Mas este aspecto de Luxúria pode ser apenas um risco ou uma falha de interpretação deste resenhista. Caberá aos leitores (e que sejam muitos!), julgar melhor tal mecanismo narrativo. De todo modo, livros como os de Bonassi empolgam porque atestam cabalmente a força que a literatura tem de imiscuir-se no mais emaranhado tecido social e tornar inteligíveis questões e problemas que nos assediam diariamente como sujeitos do processo histórico. A literatura brasileira recente, com Luxúria, ganha um ânimo renovado, que sinaliza a resistência do literário às diluições da pura diversão, das fórmulas prontas para o mercado ou do puro academicismo. Luxúria é um romance de (re)descoberta, do país e de nós mesmos: nós que estamos sempre às voltas com pesadelos que vivemos como sonhos. O papel da literatura também é nos fazer acordar da sonolência ideológica a que nos condenam novos e velhos evangelhos.

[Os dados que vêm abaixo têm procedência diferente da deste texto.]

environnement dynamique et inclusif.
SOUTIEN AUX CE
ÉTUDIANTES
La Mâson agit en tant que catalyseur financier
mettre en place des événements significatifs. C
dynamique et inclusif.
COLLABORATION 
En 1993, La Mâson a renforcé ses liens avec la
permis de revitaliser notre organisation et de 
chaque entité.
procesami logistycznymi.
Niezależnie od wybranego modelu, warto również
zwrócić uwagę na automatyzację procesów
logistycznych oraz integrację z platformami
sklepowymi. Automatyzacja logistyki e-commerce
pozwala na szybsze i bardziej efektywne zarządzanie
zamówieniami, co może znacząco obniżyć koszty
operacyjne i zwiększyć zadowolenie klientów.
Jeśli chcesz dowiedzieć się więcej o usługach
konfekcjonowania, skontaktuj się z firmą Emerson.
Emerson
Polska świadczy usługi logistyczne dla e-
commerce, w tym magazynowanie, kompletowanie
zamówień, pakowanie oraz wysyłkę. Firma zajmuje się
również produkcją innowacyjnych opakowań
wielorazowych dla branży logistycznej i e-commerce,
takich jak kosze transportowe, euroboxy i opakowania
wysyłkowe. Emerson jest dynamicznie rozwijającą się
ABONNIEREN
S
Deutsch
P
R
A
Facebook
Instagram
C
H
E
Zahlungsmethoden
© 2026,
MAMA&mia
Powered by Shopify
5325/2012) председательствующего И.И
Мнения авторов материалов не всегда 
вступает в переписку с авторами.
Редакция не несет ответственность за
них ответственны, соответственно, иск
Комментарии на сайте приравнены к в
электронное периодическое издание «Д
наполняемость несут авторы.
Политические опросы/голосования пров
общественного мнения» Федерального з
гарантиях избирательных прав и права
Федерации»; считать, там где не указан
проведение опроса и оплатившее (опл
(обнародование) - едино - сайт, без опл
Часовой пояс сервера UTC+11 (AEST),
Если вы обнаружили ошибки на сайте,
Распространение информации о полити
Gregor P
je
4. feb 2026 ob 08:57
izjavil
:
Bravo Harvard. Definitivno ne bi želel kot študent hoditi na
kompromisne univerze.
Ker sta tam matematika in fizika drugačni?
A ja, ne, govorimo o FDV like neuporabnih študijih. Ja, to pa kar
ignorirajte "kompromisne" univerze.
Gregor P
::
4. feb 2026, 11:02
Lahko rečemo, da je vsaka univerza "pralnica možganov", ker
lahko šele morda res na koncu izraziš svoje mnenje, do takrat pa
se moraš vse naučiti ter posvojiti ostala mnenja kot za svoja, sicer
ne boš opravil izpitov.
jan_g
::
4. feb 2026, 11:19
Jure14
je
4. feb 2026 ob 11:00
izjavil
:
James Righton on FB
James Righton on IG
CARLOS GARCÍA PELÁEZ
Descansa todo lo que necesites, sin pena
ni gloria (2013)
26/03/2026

Alexandre Pilati é professor de literatura brasileira da Universidade de Brasília. É autor de A nação drummondiana (7Letras, 2009) e organizador do volume de ensaios O Brasil ainda se pensa – 50 anos de Formação da Literatura Brasileira (Horizonte, 2012). Acaba de lançar o livro de poemas e outros nem tanto assim (7letras, 2015). www.alexandrepilati.com
[1] Num texto sobre as manifestações ocorridas no Brasil de junho de 2013 referia-me a essa euforia (que em parte naquele contexto se desencantava) como uma espécie de “consciência amena do desenvolvimento”, parodiando de algum modo o argumento de Antonio Candido em “Literatura e Subdesenvolvimento”. Cf.: http://outraspalavras.net/posts/a-hora-do-direito-a-cidade/#sdendnote4anc
*“Horizonte cerrado” é a expressão que inicia o primeiro verso do soneto de abertura do livro Poesias (1948) do poeta carioca Dante Milano. Sendo microcosmo do poema, a expressão também serve para expor a situação atual de um mundo cujas perspectivas nos aparecem sempre encobertas por nuvens ideológicas cada vez mais intrincadas. O que pode o olhar do poeta, do escritor e do crítico literário diante disso tudo? Esta coluna, inspirada na lição de velhos mestres, quer testar as possibilidades de olhar algo do real detrás da névoa, discutindo literatura, arte, política e pensamento hoje.